In that article, he said that the CCP had already set up more than 3,200 party committees, 145,000 working groups and 4.68 million grass-roots party organizations in China.
Controlling the fingers
“No other political party in the world has such an advantage as ours,” Xi wrote then. He wrote that such an advantage can only be fully leveraged if the party has strong executive power and a compact organization, operating the way “a body controls an arm, which controls a finger.”
He said the central government’s orders must not be blocked by frontline officers, or the so-called “last mile.”
The concept of “a body controlling a finger” was raised by Chinese political theorist Jia Yi, who was born in 200 BC during the Han Dynasty. Jia said the central government should centralize the country’s political and economic power and have absolute control over feudal lords.
Xi’s 2020 article written in the Jia tradition was not a one-off. Xuexi Shibao (Study Times), a journal of the Central Party School, published an article in October 2021 praising Jia’s theory.
The NPC’s annual meeting will start on March 5. While the proposal’s details have not been announced, Xinhua said the Party will coordinate and lead all departments in central and local governments to improve their governance and make decisions in a scientific way to solve the problems the country is facing.
“At present, the world’s major changes unseen in a century are accelerating, the world has entered a new period of turmoil and change,” Xi said in his speech during the second plenary session.
“Our country’s development has entered a period in which strategic opportunities, risks and challenges coexist, while uncertainties and unpredictable factors are increasing,” he said.

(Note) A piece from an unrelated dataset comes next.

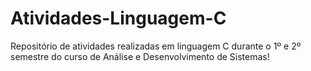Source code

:# Atividades-Linguagem-C
Repositório de atividades realizadas em linguagem C durante o 1º e 2º semestre do curso de Análise e Desenvolvimento de Sistemas!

He said China’s contraction in demand, supply shocks and weakening growth expectations have slowed the country’s economic recovery while the society is facing a lot of deep-seated conflicts. He said that because unexpected events may happen at any time, all party members must stay vigilant and prepare for struggle.
Civilian population control has been a pressing issue for the Party in recent times.
Last November, thousands of angry protesters rallied on streets in different cities across the city, holding white papers and calling for the cancellation of China’s Covid rules.
The protests forced Beijing to loosen its anti-epidemic rules in December, but the sudden change of policy resulted in a sharp increase in Covid deaths.
In 2021 and 2022, homebuyers and suppliers held many rounds of protests in front of the headquarters of Evergrande Group in Shenzhen as they became victims of the heavily-indebted property firm’s financial problems.
The Beijing Youth Daily said in a commentary on February 28 that streamlining the State Council and changing government functions are two main themes of the coming reform, which nominally aims to build a modern socialist country and advance the “great rejuvenation” of the Chinese nation.
It said the Party had reformed its organization five times and the State Council had changed its structure eight times over the past four decades. It noted the State Council had gradually reduced the number of its ministries and departments from about 100 in 1982 to 26 in 2018.
It also said some new bodies, such as the State Administration for Market Regulation, the National Healthcare Security Administration and the Ministry of Ecology and Environment, were formed in 2018 to handle the problems unresolved by individual departments.